My family gave the world the best holiday gift ever yesterday by releasing our 2011 holiday card. Well, a PORTION of the holiday card. For some reason they cropped out the arch featuring Brody and Brandon Jenner, Avril Lavigne, and me. The good news is that thanks to this card bowties will finally be out of fashion in 2012 and I will therefore not have to spend as much time around mother’s gross neck skin. I have received a number of inquiries about what I will be purchasing my siblings for Christmas, so I have decided there is no better time to answer everyone until now:
Kim: A trip to the Australian Open. I figure if she starts dating a tennis player then she will have to be completely silent at least three hours per match. You’re welcome, America.

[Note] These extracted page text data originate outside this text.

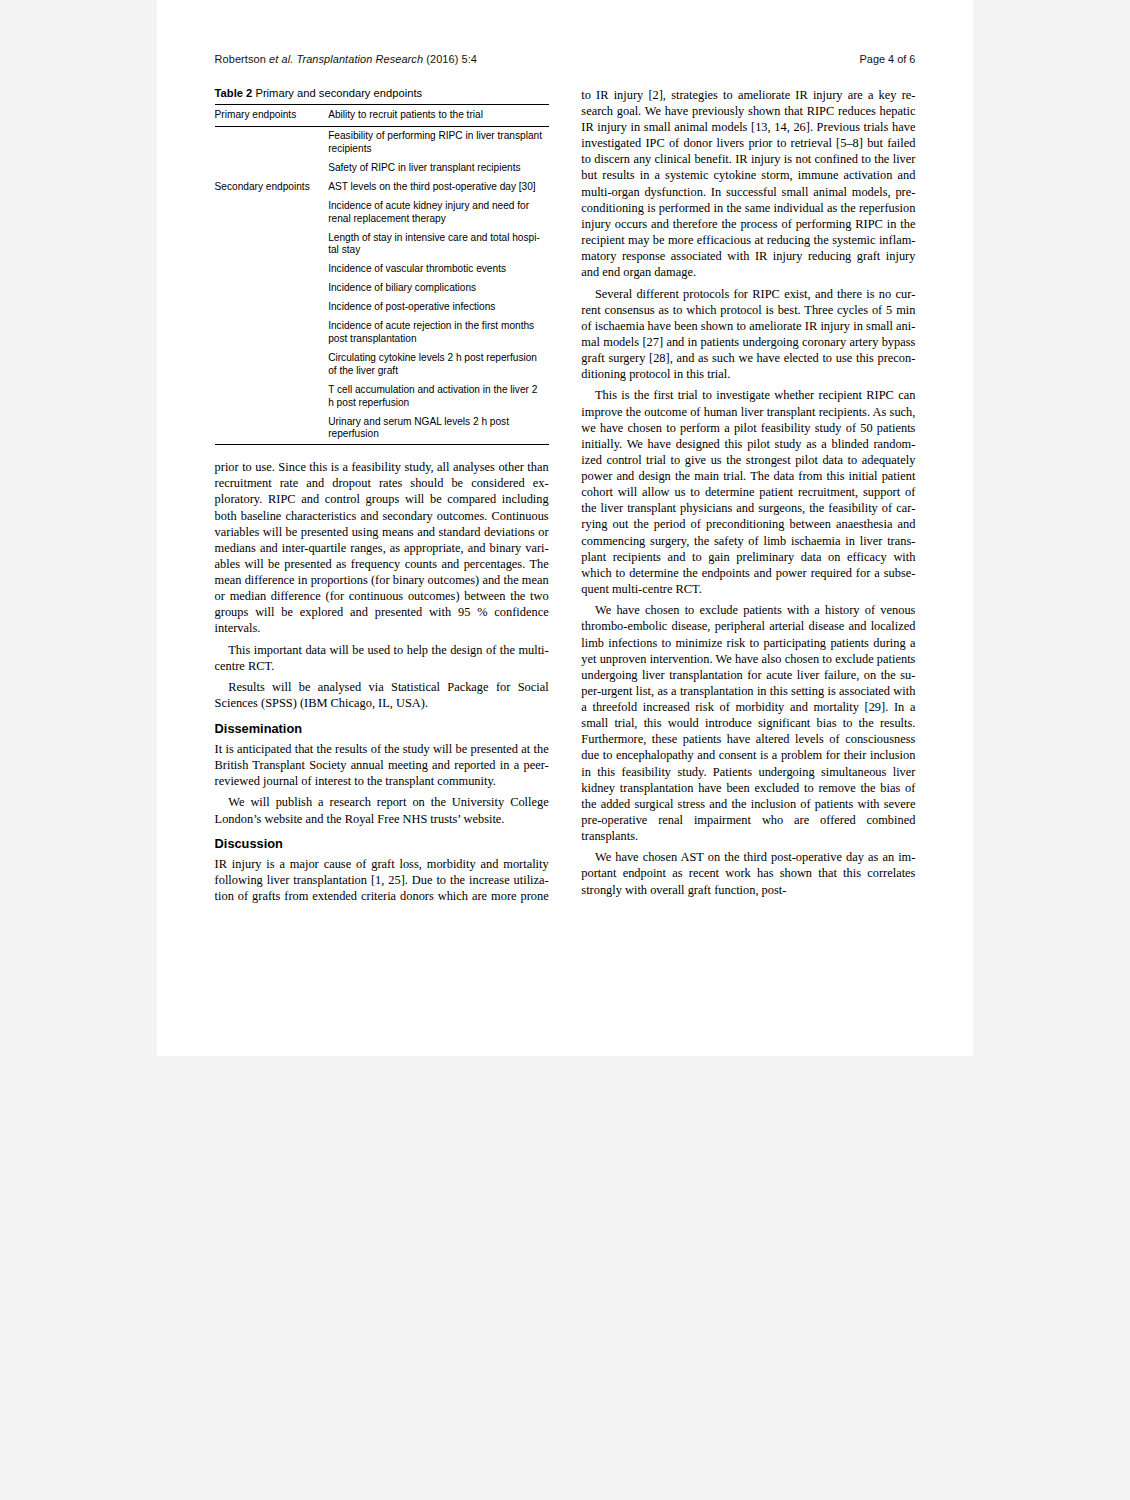Robertson et al. Transplantation Research (2016) 5:4
Page 4 of 6
Table 2 Primary and secondary endpoints
| Primary endpoints | Ability to recruit patients to the trial |
| --- | --- |
| | Feasibility of performing RIPC in liver transplant recipients |
| | Safety of RIPC in liver transplant recipients |
| Secondary endpoints | AST levels on the third post-operative day [30] |
| | Incidence of acute kidney injury and need for renal replacement therapy |
| | Length of stay in intensive care and total hospital stay |
| | Incidence of vascular thrombotic events |
| | Incidence of biliary complications |
| | Incidence of post-operative infections |
| | Incidence of acute rejection in the first months post transplantation |
| | Circulating cytokine levels 2 h post reperfusion of the liver graft |
| | T cell accumulation and activation in the liver 2 h post reperfusion |
| | Urinary and serum NGAL levels 2 h post reperfusion |
prior to use. Since this is a feasibility study, all analyses other than recruitment rate and dropout rates should be considered exploratory. RIPC and control groups will be compared including both baseline characteristics and secondary outcomes. Continuous variables will be presented using means and standard deviations or medians and inter-quartile ranges, as appropriate, and binary variables will be presented as frequency counts and percentages. The mean difference in proportions (for binary outcomes) and the mean or median difference (for continuous outcomes) between the two groups will be explored and presented with 95 % confidence intervals.
This important data will be used to help the design of the multi-centre RCT.
Results will be analysed via Statistical Package for Social Sciences (SPSS) (IBM Chicago, IL, USA).
Dissemination
It is anticipated that the results of the study will be presented at the British Transplant Society annual meeting and reported in a peer-reviewed journal of interest to the transplant community.
We will publish a research report on the University College London’s website and the Royal Free NHS trusts’ website.
Discussion
IR injury is a major cause of graft loss, morbidity and mortality following liver transplantation [1, 25]. Due to the increase utilization of grafts from extended criteria donors which are more prone to IR injury [2], strategies to ameliorate IR injury are a key research goal. We have previously shown that RIPC reduces hepatic IR injury in small animal models [13, 14, 26]. Previous trials have investigated IPC of donor livers prior to retrieval [5–8] but failed to discern any clinical benefit. IR injury is not confined to the liver but results in a systemic cytokine storm, immune activation and multi-organ dysfunction. In successful small animal models, preconditioning is performed in the same individual as the reperfusion injury occurs and therefore the process of performing RIPC in the recipient may be more efficacious at reducing the systemic inflammatory response associated with IR injury reducing graft injury and end organ damage.
Several different protocols for RIPC exist, and there is no current consensus as to which protocol is best. Three cycles of 5 min of ischaemia have been shown to ameliorate IR injury in small animal models [27] and in patients undergoing coronary artery bypass graft surgery [28], and as such we have elected to use this preconditioning protocol in this trial.
This is the first trial to investigate whether recipient RIPC can improve the outcome of human liver transplant recipients. As such, we have chosen to perform a pilot feasibility study of 50 patients initially. We have designed this pilot study as a blinded randomized control trial to give us the strongest pilot data to adequately power and design the main trial. The data from this initial patient cohort will allow us to determine patient recruitment, support of the liver transplant physicians and surgeons, the feasibility of carrying out the period of preconditioning between anaesthesia and commencing surgery, the safety of limb ischaemia in liver transplant recipients and to gain preliminary data on efficacy with which to determine the endpoints and power required for a subsequent multi-centre RCT.
We have chosen to exclude patients with a history of venous thrombo-embolic disease, peripheral arterial disease and localized limb infections to minimize risk to participating patients during a yet unproven intervention. We have also chosen to exclude patients undergoing liver transplantation for acute liver failure, on the super-urgent list, as a transplantation in this setting is associated with a threefold increased risk of morbidity and mortality [29]. In a small trial, this would introduce significant bias to the results. Furthermore, these patients have altered levels of consciousness due to encephalopathy and consent is a problem for their inclusion in this feasibility study. Patients undergoing simultaneous liver kidney transplantation have been excluded to remove the bias of the added surgical stress and the inclusion of patients with severe pre-operative renal impairment who are offered combined transplants.
We have chosen AST on the third post-operative day as an important endpoint as recent work has shown that this correlates strongly with overall graft function, post-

Kourtney: My most boring sister will be receiving a special 3D edition of “American Psycho” so she can find out how she will soon be murdered.
Khloe: Chaz Bono. He’s recently single and I really think the Oprah Winfrey Network can benefit from the ratings that this transgender couple would inspire.
Rob: A leech. Maybe he’ll finally be able to understand the meaning of his nickname. More likely he will just place it on his penis and brag about being blown 24/7.
Kendall & Kylie: Rings. NuvaRings. Because America television doesn’t need a Teen Mom 3.